[Stored data entries]:
════════════════════

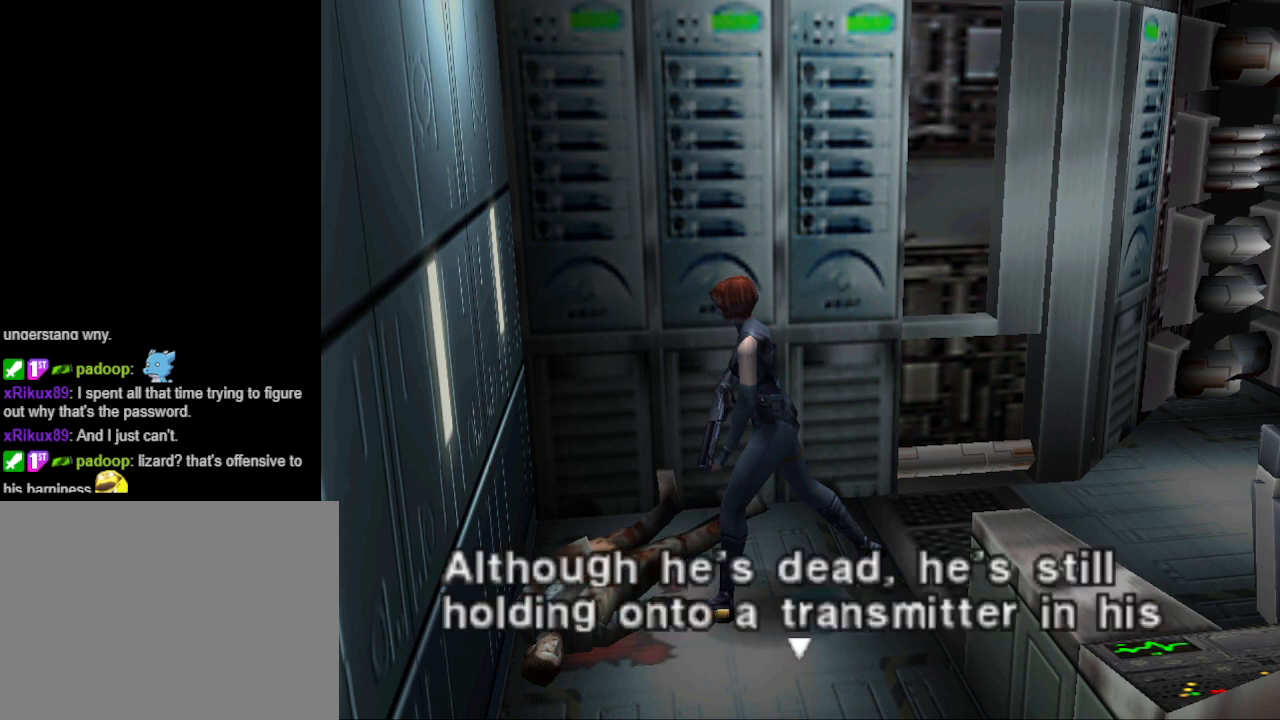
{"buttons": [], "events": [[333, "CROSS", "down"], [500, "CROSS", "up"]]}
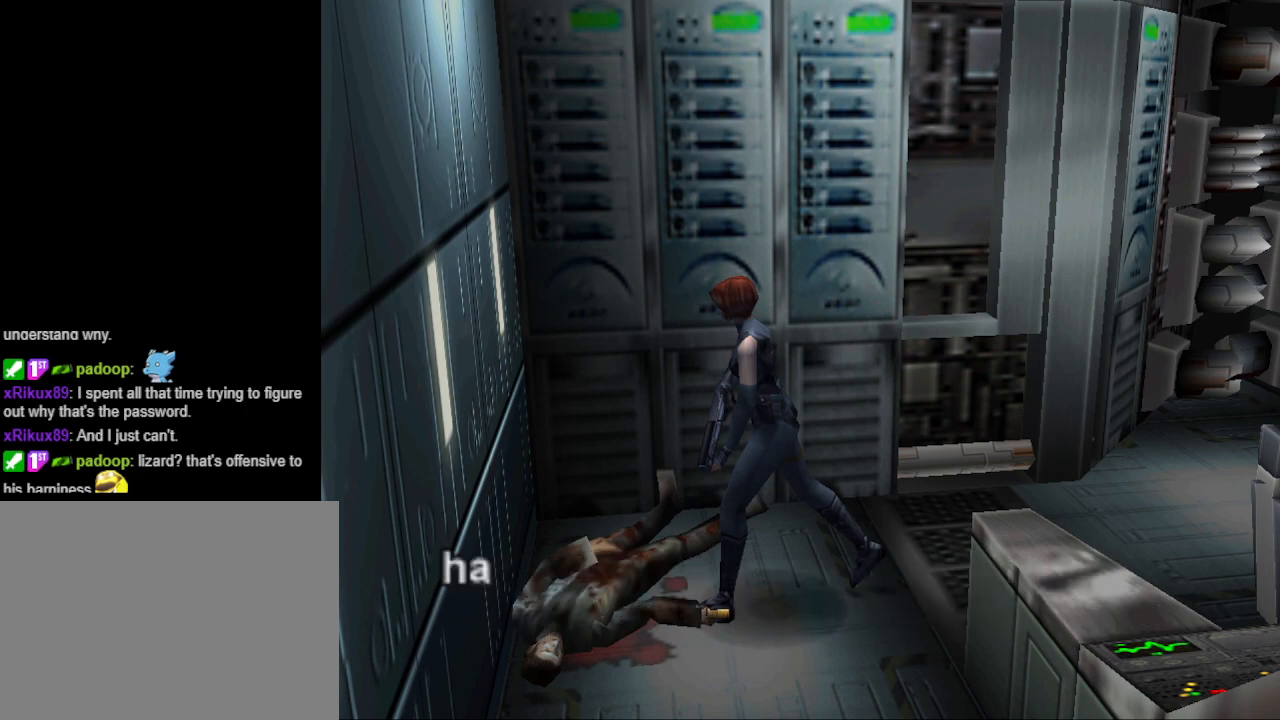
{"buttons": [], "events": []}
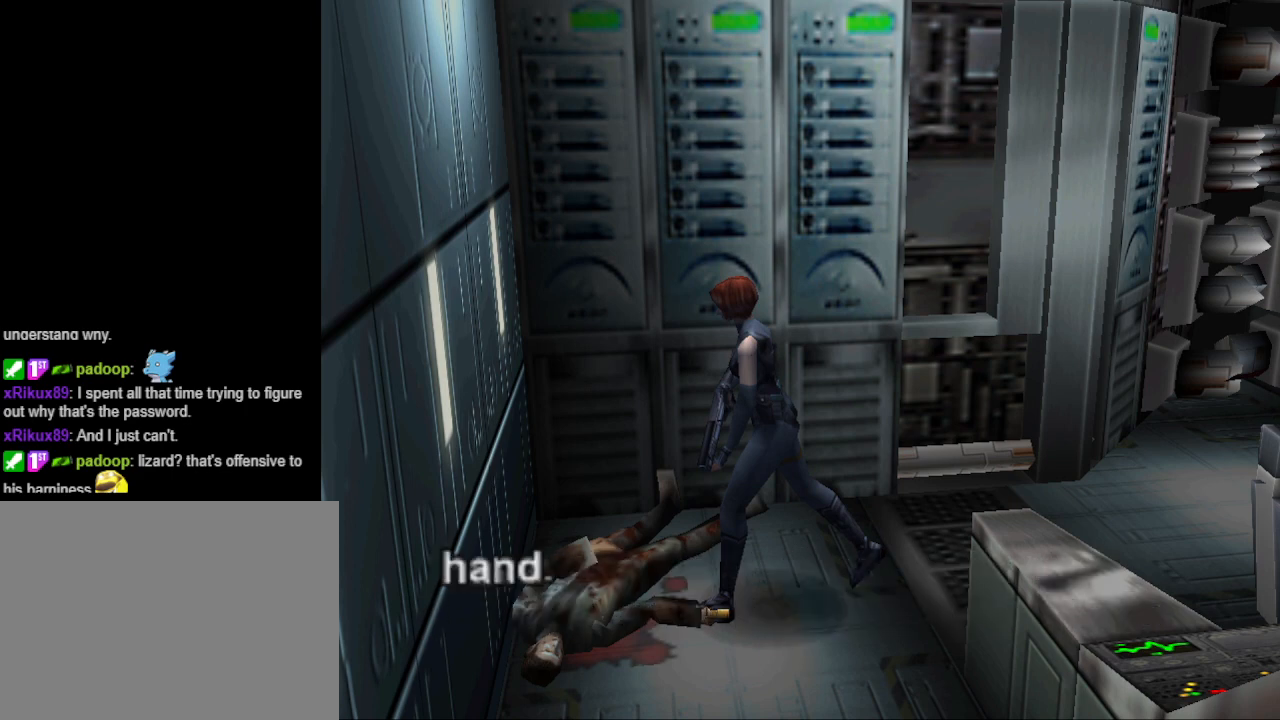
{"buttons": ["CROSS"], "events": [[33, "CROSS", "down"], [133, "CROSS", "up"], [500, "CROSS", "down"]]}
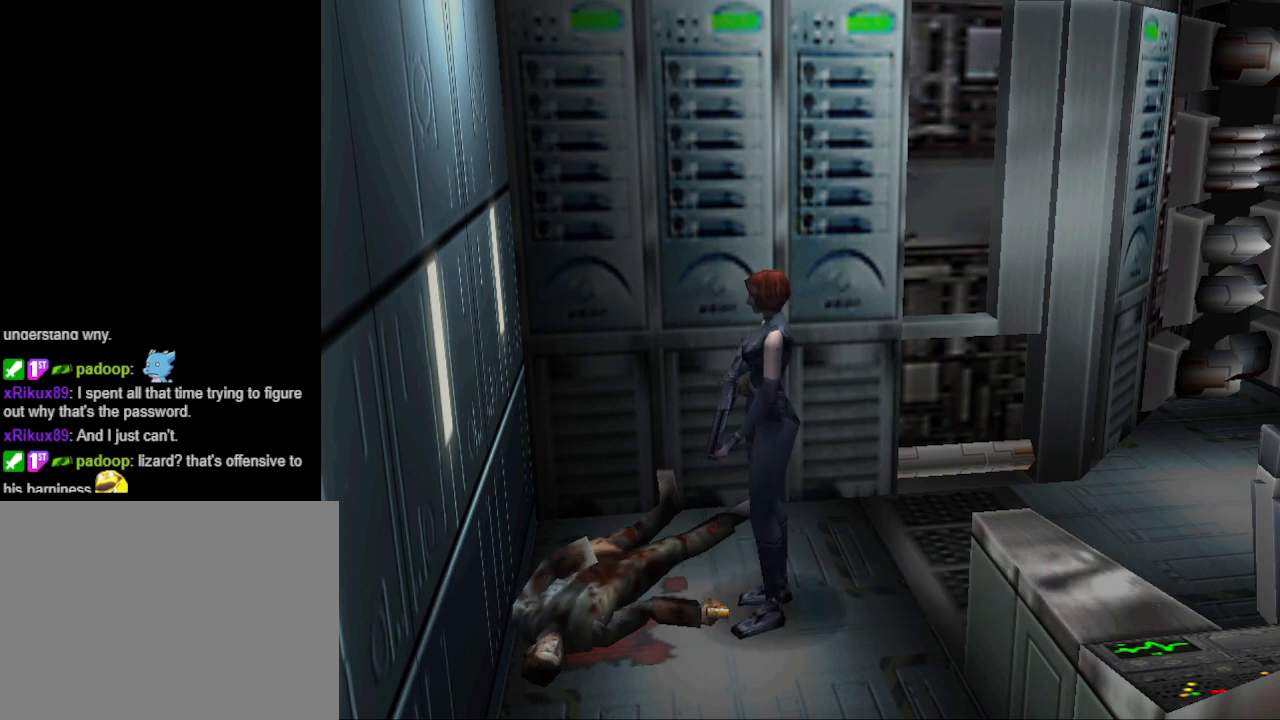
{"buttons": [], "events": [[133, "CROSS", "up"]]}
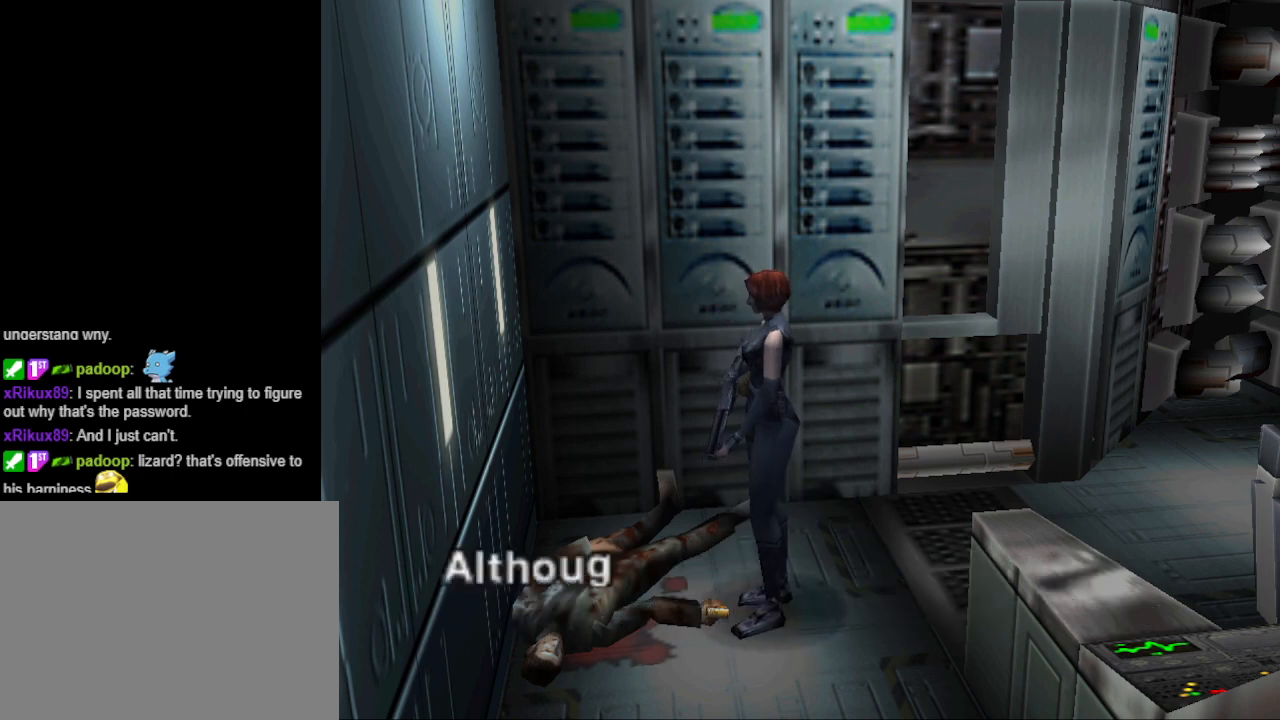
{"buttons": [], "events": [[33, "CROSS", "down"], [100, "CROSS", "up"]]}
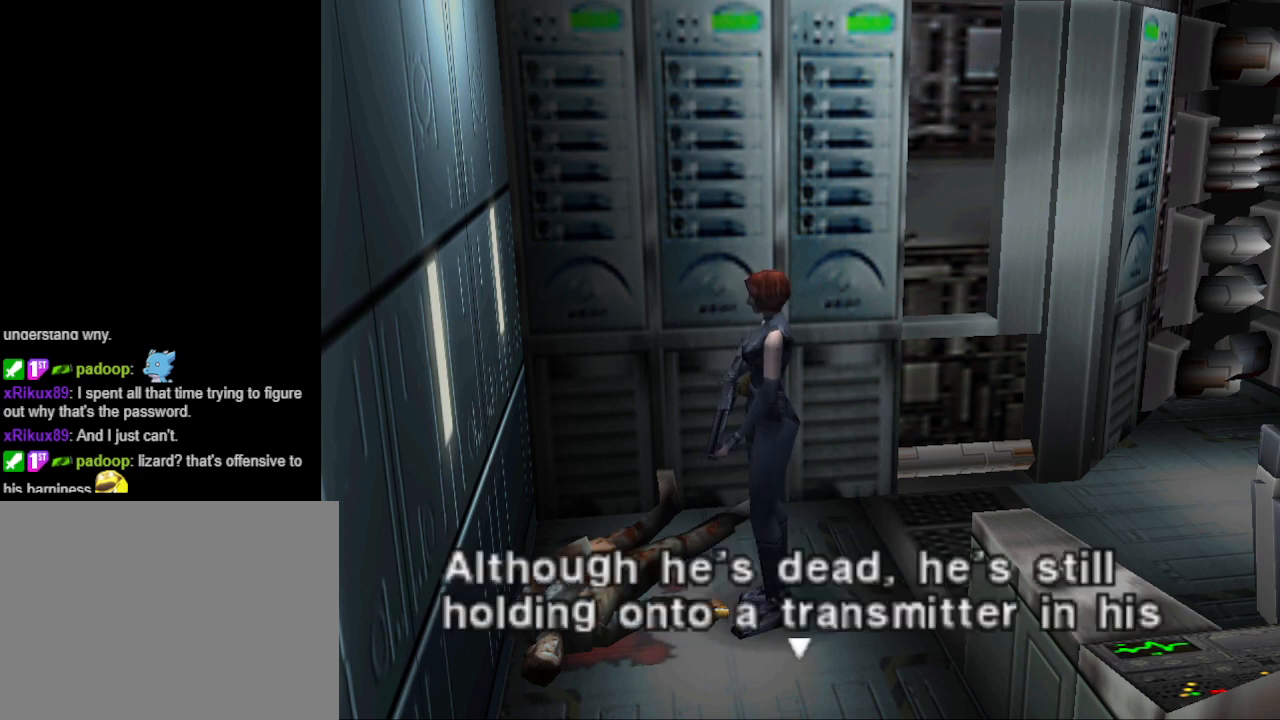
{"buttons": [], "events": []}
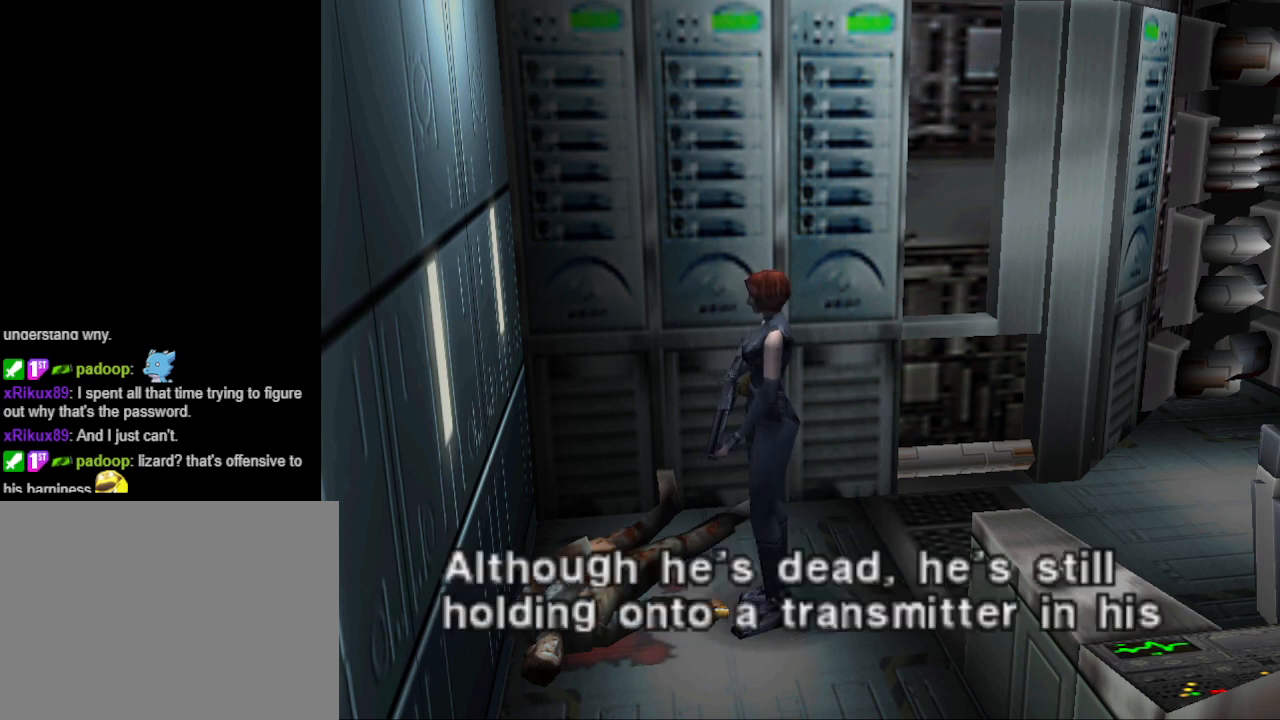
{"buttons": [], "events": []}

════════════════════

Among the entries, count the lines that hold "CROSS". Reply with the count only.

[ANSWER BOX]:
4